====== RAW DATA ======

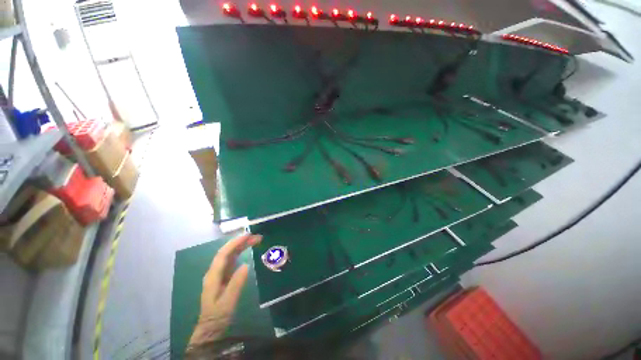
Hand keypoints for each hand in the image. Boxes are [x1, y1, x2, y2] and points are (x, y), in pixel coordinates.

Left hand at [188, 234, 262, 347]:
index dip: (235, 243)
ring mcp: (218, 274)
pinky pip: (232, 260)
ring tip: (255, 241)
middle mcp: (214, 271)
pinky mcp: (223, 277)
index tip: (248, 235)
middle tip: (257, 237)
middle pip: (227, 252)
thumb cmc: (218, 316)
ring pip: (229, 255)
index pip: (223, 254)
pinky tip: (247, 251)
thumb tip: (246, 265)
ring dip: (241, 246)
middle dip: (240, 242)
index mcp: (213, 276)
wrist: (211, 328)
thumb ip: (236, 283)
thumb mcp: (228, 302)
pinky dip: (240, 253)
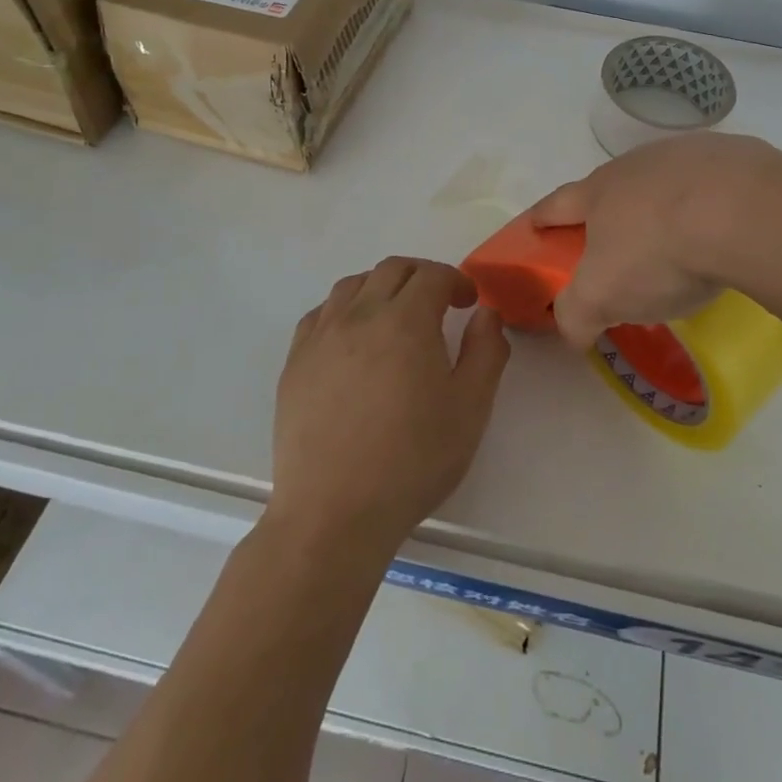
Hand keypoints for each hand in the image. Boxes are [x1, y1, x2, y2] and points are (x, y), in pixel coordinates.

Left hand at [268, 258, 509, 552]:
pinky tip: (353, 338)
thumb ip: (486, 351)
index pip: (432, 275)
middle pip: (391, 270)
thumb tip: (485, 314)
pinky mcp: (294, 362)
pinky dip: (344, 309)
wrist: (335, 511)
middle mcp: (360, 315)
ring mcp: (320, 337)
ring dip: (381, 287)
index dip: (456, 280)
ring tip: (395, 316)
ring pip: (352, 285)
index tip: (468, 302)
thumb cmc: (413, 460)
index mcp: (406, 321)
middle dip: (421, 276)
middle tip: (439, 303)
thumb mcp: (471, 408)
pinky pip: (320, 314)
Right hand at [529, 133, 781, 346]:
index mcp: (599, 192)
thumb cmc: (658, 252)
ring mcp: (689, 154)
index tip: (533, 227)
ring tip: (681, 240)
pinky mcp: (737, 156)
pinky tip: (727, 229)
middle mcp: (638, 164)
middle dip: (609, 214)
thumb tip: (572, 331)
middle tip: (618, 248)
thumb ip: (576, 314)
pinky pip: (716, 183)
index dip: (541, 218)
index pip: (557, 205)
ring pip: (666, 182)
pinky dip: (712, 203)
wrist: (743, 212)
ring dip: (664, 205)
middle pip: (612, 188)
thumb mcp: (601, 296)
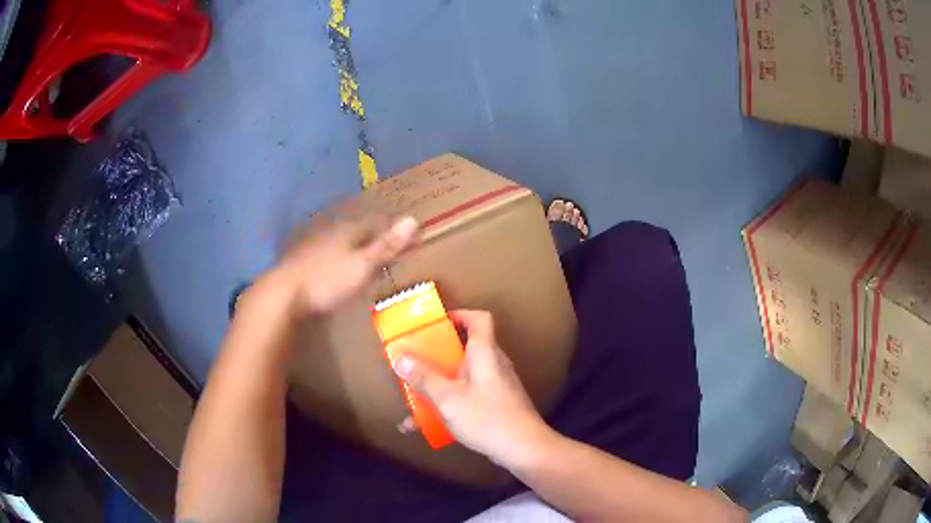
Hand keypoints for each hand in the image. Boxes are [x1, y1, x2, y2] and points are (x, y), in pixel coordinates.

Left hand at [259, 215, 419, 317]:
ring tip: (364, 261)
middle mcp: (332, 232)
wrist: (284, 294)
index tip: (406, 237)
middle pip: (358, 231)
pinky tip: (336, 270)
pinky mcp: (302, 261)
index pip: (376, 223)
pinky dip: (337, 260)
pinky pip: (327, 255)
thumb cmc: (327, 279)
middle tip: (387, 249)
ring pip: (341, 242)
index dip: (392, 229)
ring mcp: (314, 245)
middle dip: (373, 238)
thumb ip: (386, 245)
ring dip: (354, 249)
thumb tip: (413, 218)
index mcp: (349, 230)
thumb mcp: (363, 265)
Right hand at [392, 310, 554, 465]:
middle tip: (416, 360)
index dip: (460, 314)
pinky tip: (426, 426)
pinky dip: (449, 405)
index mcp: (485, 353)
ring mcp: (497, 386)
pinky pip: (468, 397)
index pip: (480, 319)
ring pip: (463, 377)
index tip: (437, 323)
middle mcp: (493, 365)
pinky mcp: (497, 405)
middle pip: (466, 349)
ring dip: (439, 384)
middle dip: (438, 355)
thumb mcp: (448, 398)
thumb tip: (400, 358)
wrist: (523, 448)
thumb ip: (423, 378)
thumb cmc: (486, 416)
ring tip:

======

- WHAT THE TASK REQUIRES: Omit the pictures; restate every entry word for word.

- ANSWER FOR THIS EXERCISE:
Hand keypoints for each hand in the image. Boxes are [x1, y1, x2, y2] and points are (x, y), in pixel coordinates.

Left hand at [188, 234, 262, 347]:
index dip: (235, 243)
ring mcp: (218, 274)
pinky pip: (232, 260)
ring tip: (255, 241)
middle mcp: (214, 271)
pinky mcp: (223, 277)
index tip: (248, 235)
middle tip: (257, 237)
middle pip: (227, 252)
thumb cmc: (218, 316)
ring pip: (229, 255)
index pip: (223, 254)
pinky tip: (247, 251)
thumb tip: (246, 265)
ring dip: (241, 246)
middle dip: (240, 242)
index mcp: (213, 276)
wrist: (211, 328)
thumb ip: (236, 283)
thumb mcp: (228, 302)
pinky dip: (240, 253)
Hand keypoints for each hand in the image. Boxes are [x1, y1, x2, y2] and points are (x, y), in pixel coordinates.

Left hand at [268, 258, 509, 552]:
pinky tip: (353, 338)
thumb ip: (486, 351)
index pip: (432, 275)
middle pip: (391, 270)
thumb tip: (485, 314)
pinky mcp: (294, 362)
pinky dip: (344, 309)
wrist: (335, 511)
middle mcp: (360, 315)
ring mcp: (320, 337)
ring dip: (381, 287)
index dip: (456, 280)
ring tip: (395, 316)
ring pip: (352, 285)
index tip: (468, 302)
thumb cmc: (413, 460)
index mcp: (406, 321)
middle dip: (421, 276)
middle tip: (439, 303)
thumb mcp: (471, 408)
pinky pip: (320, 314)
Right hand at [529, 133, 781, 346]:
index mcp: (599, 192)
thumb cmc: (658, 252)
ring mcp: (689, 154)
index tip: (533, 227)
ring tip: (681, 240)
pinky mcp: (737, 156)
pinky tip: (727, 229)
middle mcp: (638, 164)
middle dip: (609, 214)
thumb tip: (572, 331)
middle tip: (618, 248)
thumb ip: (576, 314)
pinky pip: (716, 183)
index dip: (541, 218)
index pip: (557, 205)
ring pip: (666, 182)
pinky dip: (712, 203)
wrist: (743, 212)
ring dip: (664, 205)
middle pip: (612, 188)
thumb mcp: (601, 296)
Hand keypoints for each hand in the image. Boxes are [x1, y1, x2, y2] and points are (x, y), in pixel coordinates.

Left hand at [259, 215, 419, 317]:
ring tip: (364, 261)
middle mcp: (332, 232)
wrist: (284, 294)
index tip: (406, 237)
middle pip: (358, 231)
pinky tip: (336, 270)
pinky mcp: (302, 261)
index pip: (376, 223)
pinky dip: (337, 260)
pinky pip: (327, 255)
thumb cmc: (327, 279)
middle tip: (387, 249)
ring pip: (341, 242)
index dip: (392, 229)
ring mcp: (314, 245)
middle dip: (373, 238)
thumb ip: (386, 245)
ring dip: (354, 249)
thumb tip: (413, 218)
index mcp: (349, 230)
thumb mcp: (363, 265)
Right hand at [392, 310, 554, 465]:
middle tip: (416, 360)
index dip: (460, 314)
pinky tip: (426, 426)
pinky dip: (449, 405)
index mcp: (485, 353)
ring mcp: (497, 386)
pinky pip: (468, 397)
index pip: (480, 319)
ring pip: (463, 377)
index tip: (437, 323)
middle mcp: (493, 365)
pinky mcp: (497, 405)
middle pip: (466, 349)
ring dip: (439, 384)
middle dip: (438, 355)
thumb mcp: (448, 398)
thumb tip: (400, 358)
wrist: (523, 448)
thumb ip: (423, 378)
thumb cmc: (486, 416)
ring tip:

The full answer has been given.